Now, when I say “quality” I don’t necessarily mean how good or bad something is. I mean it in the sense of quality assurance. When you purchase a car seat, for example, it’s very reassuring to see that quality seal of approval. This tells you as the buyer that this piece of equipment is measured to a set of standards. It also tells you that every car seat manufactured is the same, that consistency is something valued. And fortunately, it also means that if something is wrong, it can be tracked, fixed, replaced, and the end user can be notified. Can you imagine a world without these assurances? One where “quality” didn’t count?
But, maybe you don’t manufacture car seats, or think quality affects your business. I’m here to tell you that it can, and it should. Even businesses that offer services and no products can employ some basic quality management principles and see positive results. In my former role in Lafayette, I was the quality manager. It was my job to help set the standards, monitor them, and report on my findings. We were always on the hunt for ways to make things better and used the “quality circle” (a tried and tested method) to assure success. Plan, do, check and adjust. So simple, but so effective.
You can incorporate quality management into your business or organization no matter what size or industry! Here are some ways:
Customer Focus – I mentioned it before, but let’s be clear – THIS IS THE MOST IMPORTANT PART. If you don’t know what your customer’s expectations are, you can’t meet them. So always start with what they want and be clear about whether or not you can accommodate them. Tell them their opinions are important and mean it.
Leadership – In most businesses, you’re only as good as the person on top. Make sure you communicate your philosophy and values to your staff and live them! If you value punctuality, be on time. If you expect neatness, be pristine. Show your customers and employees that you practice what you preach. You’re a lot more likely to get good results with a good leader.
Build the Process – Most businesses have a finite amount of things they must do to be “successful.” It can be anything from on-boarding new clients to hosting an event. The only problem is maintaining those expectations and consistency that we talked about. That’s where procedures come in handy! Take your core functions and figure out which necessary steps make the process infallible. That way, no matter who does them, or how infrequently they’re done, they’ll be the same. No more wasting time trying to remember how to do even the simplest of tasks.
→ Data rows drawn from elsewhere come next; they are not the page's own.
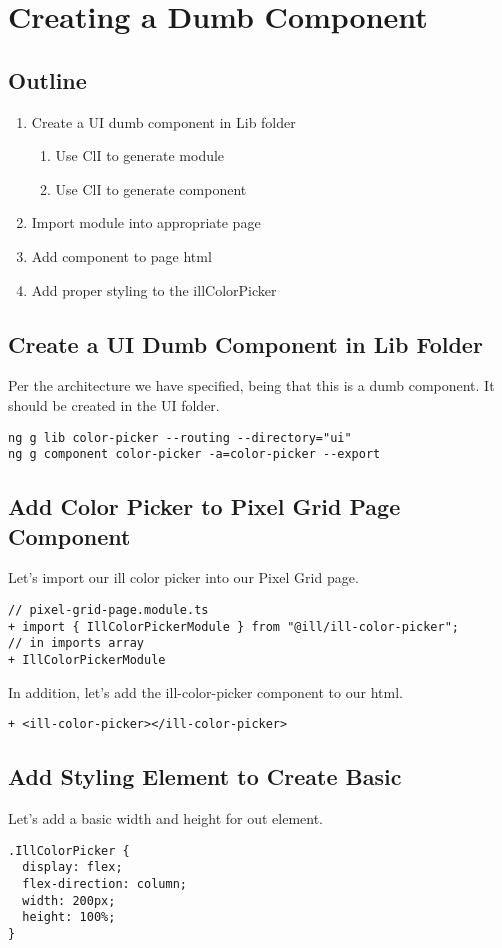 \maketitle{}
\section{ Creating a Dumb Component }

\subsection {Outline}

\begin{enumerate}
  \item Create a UI dumb component in Lib folder
    \begin{enumerate}
      \item Use ClI to generate module
      \item Use ClI to generate component
    \end{enumerate}
  \item Import module into appropriate page
  \item Add component to page html
  \item Add proper styling to the illColorPicker
\end{enumerate}

\subsection {Create a UI Dumb Component in Lib Folder}
Per the architecture we have specified, being that this is a dumb component. It
should be created in the UI folder.

\begin{lstlisting}
ng g lib color-picker --routing --directory="ui"
ng g component color-picker -a=color-picker --export
\end{lstlisting}

\subsection{ Add Color Picker to Pixel Grid Page Component }
Let's import our ill color picker into our Pixel Grid page.

\begin{lstlisting}
// pixel-grid-page.module.ts
+ import { IllColorPickerModule } from "@ill/ill-color-picker";
// in imports array
+ IllColorPickerModule
\end{lstlisting}

In addition, let's add the ill-color-picker component to our html.
\begin{lstlisting}
+ <ill-color-picker></ill-color-picker>
\end{lstlisting}

\subsection{ Add Styling Element to Create Basic  }
Let's add a basic width and height for out element.
\begin{lstlisting}
.IllColorPicker {
  display: flex;
  flex-direction: column;
  width: 200px;
  height: 100%;
}
\end{lstlisting}

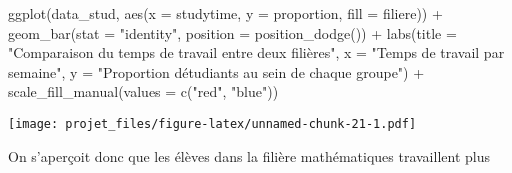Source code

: \documentclass[
]{article}
\newenvironment{Shaded}{\begin{snugshade}}{\end{snugshade}}
\newcommand{\AttributeTok}[1]{\textcolor[rgb]{0.77,0.63,0.00}{#1}}
\newcommand{\DecValTok}[1]{\textcolor[rgb]{0.00,0.00,0.81}{#1}}
\newcommand{\FunctionTok}[1]{\textcolor[rgb]{0.00,0.00,0.00}{#1}}
\newcommand{\NormalTok}[1]{#1}
\newcommand{\OtherTok}[1]{\textcolor[rgb]{0.56,0.35,0.01}{#1}}
\newcommand{\SpecialCharTok}[1]{\textcolor[rgb]{0.00,0.00,0.00}{#1}}
\newcommand{\StringTok}[1]{\textcolor[rgb]{0.31,0.60,0.02}{#1}}
\begin{document}
\begin{Shaded}
\begin{Highlighting}[]
\FunctionTok{ggplot}\NormalTok{(data\_stud, }\FunctionTok{aes}\NormalTok{(}\AttributeTok{x =}\NormalTok{ studytime, }\AttributeTok{y =}\NormalTok{ proportion, }\AttributeTok{fill =}\NormalTok{ filiere)) }\SpecialCharTok{+} 
  \FunctionTok{geom\_bar}\NormalTok{(}\AttributeTok{stat =} \StringTok{"identity"}\NormalTok{, }\AttributeTok{position =} \FunctionTok{position\_dodge}\NormalTok{()) }\SpecialCharTok{+} 
  \FunctionTok{labs}\NormalTok{(}\AttributeTok{title =} \StringTok{"Comparaison du temps de travail entre deux filières"}\NormalTok{, }\AttributeTok{x =} \StringTok{"Temps de travail par semaine"}\NormalTok{, }\AttributeTok{y =} \StringTok{"Proportion d\textquotesingle{}étudiants au sein de chaque groupe"}\NormalTok{) }\SpecialCharTok{+}
  \FunctionTok{scale\_fill\_manual}\NormalTok{(}\AttributeTok{values =} \FunctionTok{c}\NormalTok{(}\StringTok{"red"}\NormalTok{, }\StringTok{"blue"}\NormalTok{))}
\end{Highlighting}
\end{Shaded}

\texttt{[image: projet\_files/figure-latex/unnamed-chunk-21-1.pdf]}

On s'aperçoit donc que les élèves dans la filière mathématiques
travaillent plus

\begin{Shaded}
\end{Shaded}
\end{document}
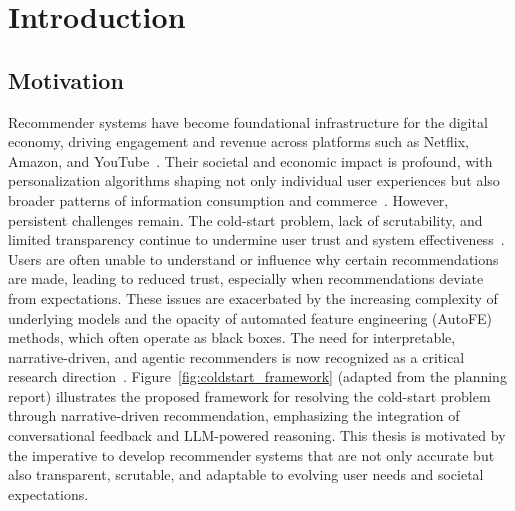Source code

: \doublespacing %

\chapter{Introduction}
\label{ch1}

\begin{spacing}{1} %
\minitoc %
\end{spacing} %
\thesisspacing %


\section{Motivation}
Recommender systems have become foundational infrastructure for the digital economy, driving engagement and revenue across platforms such as Netflix, Amazon, and YouTube~\cite{Resnick1994GroupLens,Koren2009MatrixFactorization,Linden2003Amazon}. Their societal and economic impact is profound, with personalization algorithms shaping not only individual user experiences but also broader patterns of information consumption and commerce~\cite{Planning_Report}. However, persistent challenges remain. The cold-start problem, lack of scrutability, and limited transparency continue to undermine user trust and system effectiveness~\cite{Planning_Report}. Users are often unable to understand or influence why certain recommendations are made, leading to reduced trust, especially when recommendations deviate from expectations. These issues are exacerbated by the increasing complexity of underlying models and the opacity of automated feature engineering (AutoFE) methods, which often operate as black boxes. The need for interpretable, narrative-driven, and agentic recommenders is now recognized as a critical research direction~\cite{litterature_review,Planning_Report}. Figure~\ref{fig:coldstart_framework} (adapted from the planning report) illustrates the proposed framework for resolving the cold-start problem through narrative-driven recommendation, emphasizing the integration of conversational feedback and LLM-powered reasoning. This thesis is motivated by the imperative to develop recommender systems that are not only accurate but also transparent, scrutable, and adaptable to evolving user needs and societal expectations.


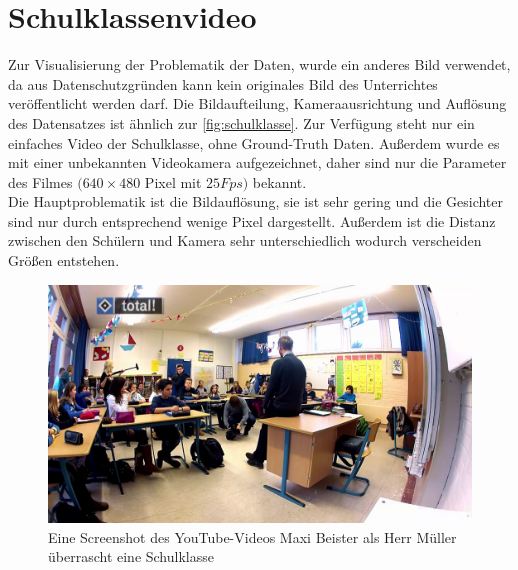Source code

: \section{Schulklassenvideo}
\label{Schulvideo}
Zur Visualisierung der Problematik der Daten, wurde ein anderes Bild verwendet, da aus Datenschutzgründen kann kein originales Bild des Unterrichtes veröffentlicht werden darf. Die Bildaufteilung, Kameraausrichtung und Auflösung des Datensatzes ist ähnlich zur \autoref{fig:schulklasse}. Zur Verfügung steht nur ein einfaches Video der Schulklasse, ohne Ground-Truth Daten. Außerdem wurde es mit einer unbekannten Videokamera aufgezeichnet, daher sind nur die Parameter des Filmes $(640 \times 480$ Pixel mit $25Fps)$ bekannt.\\
Die Hauptproblematik ist die Bildauflösung, sie ist sehr gering und die Gesichter sind nur durch entsprechend wenige Pixel dargestellt. Außerdem ist die Distanz zwischen den Schülern und Kamera sehr unterschiedlich wodurch verscheiden Größen entstehen.\\
\begin{figure}
	\centering
	\includegraphics[width=0.8\linewidth]{img/Schulklasse}
	\caption{Eine Screenshot des YouTube-Videos \glqq Maxi Beister als Herr Müller überrascht eine Schulklasse\grqq \cite{Schulklasse_Video}}
	\label{fig:schulklasse}
\end{figure}
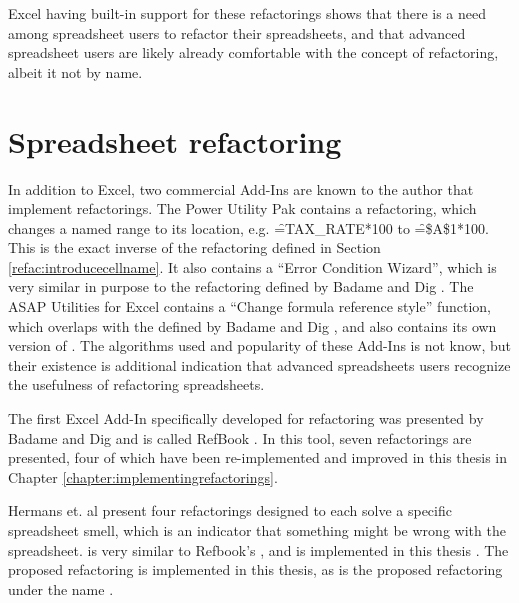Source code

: Excel having built-in support for these refactorings shows that there is a need among spreadsheet users to refactor their spreadsheets, and that advanced spreadsheet users are likely already comfortable with the concept of refactoring, albeit it not by name.

\section{Spreadsheet refactoring}

In addition to Excel, two commercial Add-Ins are known to the author that implement refactorings.
The Power Utility Pak \cite{PuPv7} contains a  refactoring, which changes a named range to its location, e.g. \f{=TAX_RATE*100} to \f{=\$A\$1*100}.
This is the exact inverse of the  refactoring defined in Section \ref{refac:introducecellname}.
It also contains a ``Error Condition Wizard'', which is very similar in purpose to the  refactoring defined by Badame and Dig \cite{badame2012refactoring}.
The ASAP Utilities for Excel \cite{ASAP5} contains a ``Change formula reference style'' function, which overlaps with the  defined by Badame and Dig \cite{badame2012refactoring}, and also contains its own version of .
The algorithms used and popularity of these Add-Ins is not know, but their existence is additional indication that advanced spreadsheets users recognize the usefulness of refactoring spreadsheets.

The first Excel Add-In specifically developed for refactoring was presented by Badame and Dig and is called RefBook \cite{badame2012refactoring}.
In this tool, seven refactorings are presented, four of which have been re-implemented and improved in this thesis in Chapter \ref{chapter:implementingrefactorings}.

Hermans et. al \cite{hermans2014detecting} present four refactorings designed to each solve a specific spreadsheet smell, which is an indicator that something might be wrong with the spreadsheet.
 is very similar to Refbook's , and is implemented in this thesis .
The proposed  refactoring is implemented in this thesis, as is the proposed  refactoring under the name .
Continuous Improvement – It’s one thing to do what you say you’re going to do, and it’s another to incrementally improve those actions. What do I mean? Well, it’s simple. Maybe your business is known for its burgers, but your new menu item keeps getting sent back for being “too spicy.” Well, you can keep on burning your patron’s mouths or adjust. This doesn’t mean you have to abandon all your great ideas, just be prepared to adapt. Maybe those burgers should be served with a glass of milk, or your server should know the difference between a ghost pepper and a jalapeño. The point here is you plan, execute and evaluate. Then simply use what you found out to make the process (or product) better.
Simple enough right? Let’s recap. Focus on your customers and communicate with them about their needs and your solutions. Spread your values as an organization from the top down. Once you figured out how to do something well, write it down. Use these new processes to train future employees, (and your customers on what to expect). Never stop learning. What sets businesses apart from their competitors is rarely price, location, or other typical factors, it’s usually their ability to adapt to their customers’ needs.